- Records for processing -
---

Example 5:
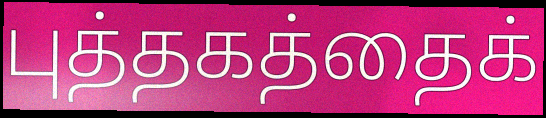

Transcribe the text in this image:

புத்தகத்தைக்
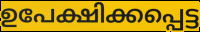
ഉപേക്ഷിക്കപ്പെട്ട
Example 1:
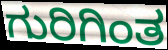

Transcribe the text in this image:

ಗುರಿಗಿಂತ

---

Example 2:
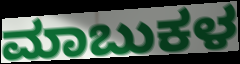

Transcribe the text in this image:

ಮಾಬುಕಳ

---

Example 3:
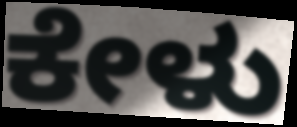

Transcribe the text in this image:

ಕೇಳು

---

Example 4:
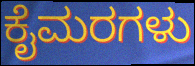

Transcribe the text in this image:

ಕೈಮರಗಳು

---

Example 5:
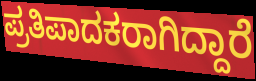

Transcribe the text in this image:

ಪ್ರತಿಪಾದಕರಾಗಿದ್ದಾರೆ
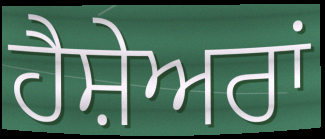
ਹੈਸ਼ੇਅਰਾਂ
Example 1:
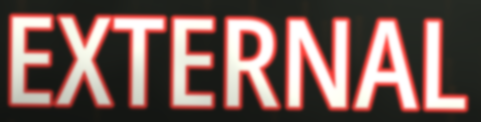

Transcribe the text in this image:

EXTERNAL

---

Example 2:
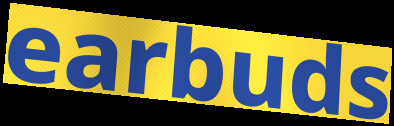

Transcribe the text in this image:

earbuds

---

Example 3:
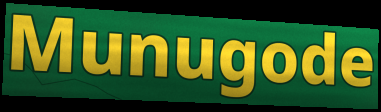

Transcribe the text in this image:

Munugode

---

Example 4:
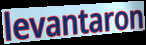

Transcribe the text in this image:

levantaron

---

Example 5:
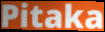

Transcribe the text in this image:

Pitaka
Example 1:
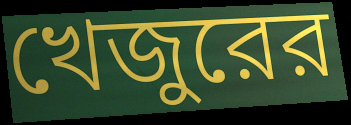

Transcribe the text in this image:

খেজুরের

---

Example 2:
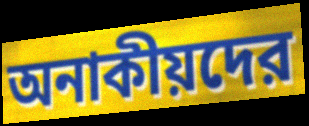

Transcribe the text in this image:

অনাকীয়দের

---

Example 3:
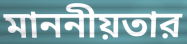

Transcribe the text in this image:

মাননীয়তার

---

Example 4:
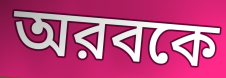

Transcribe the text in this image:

অরবকে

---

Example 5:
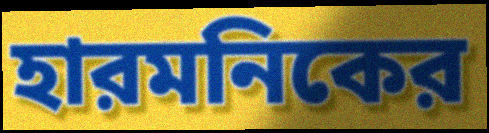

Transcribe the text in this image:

হারমনিকের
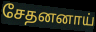
சேதனனாய்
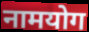
नामयोग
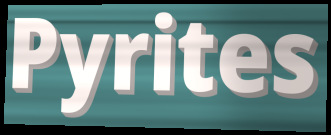
Pyrites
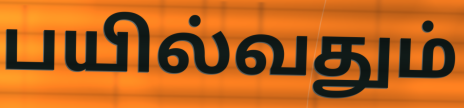
பயில்வதும்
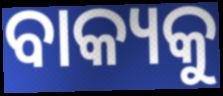
ବାକ୍ୟକୁ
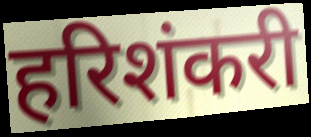
हरिशंकरी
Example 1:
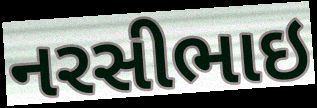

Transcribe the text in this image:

નરસીભાઇ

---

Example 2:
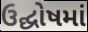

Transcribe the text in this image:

- Objective -
Retype every entry above line for line and leave out the pictures.

- Answer to this task -
---

Example 5:

Transcribe the text in this image:

புத்தகத்தைக்
ഉപേക്ഷിക്കപ്പെട്ട
Example 1:

Transcribe the text in this image:

ಗುರಿಗಿಂತ

---

Example 2:

Transcribe the text in this image:

ಮಾಬುಕಳ

---

Example 3:

Transcribe the text in this image:

ಕೇಳು

---

Example 4:

Transcribe the text in this image:

ಕೈಮರಗಳು

---

Example 5:

Transcribe the text in this image:

ಪ್ರತಿಪಾದಕರಾಗಿದ್ದಾರೆ
ਹੈਸ਼ੇਅਰਾਂ
Example 1:

Transcribe the text in this image:

EXTERNAL

---

Example 2:

Transcribe the text in this image:

earbuds

---

Example 3:

Transcribe the text in this image:

Munugode

---

Example 4:

Transcribe the text in this image:

levantaron

---

Example 5:

Transcribe the text in this image:

Pitaka
Example 1:

Transcribe the text in this image:

খেজুরের

---

Example 2:

Transcribe the text in this image:

অনাকীয়দের

---

Example 3:

Transcribe the text in this image:

মাননীয়তার

---

Example 4:

Transcribe the text in this image:

অরবকে

---

Example 5:

Transcribe the text in this image:

হারমনিকের
சேதனனாய்
नामयोग
Pyrites
பயில்வதும்
ବାକ୍ୟକୁ
हरिशंकरी
Example 1:

Transcribe the text in this image:

નરસીભાઇ

---

Example 2:

Transcribe the text in this image:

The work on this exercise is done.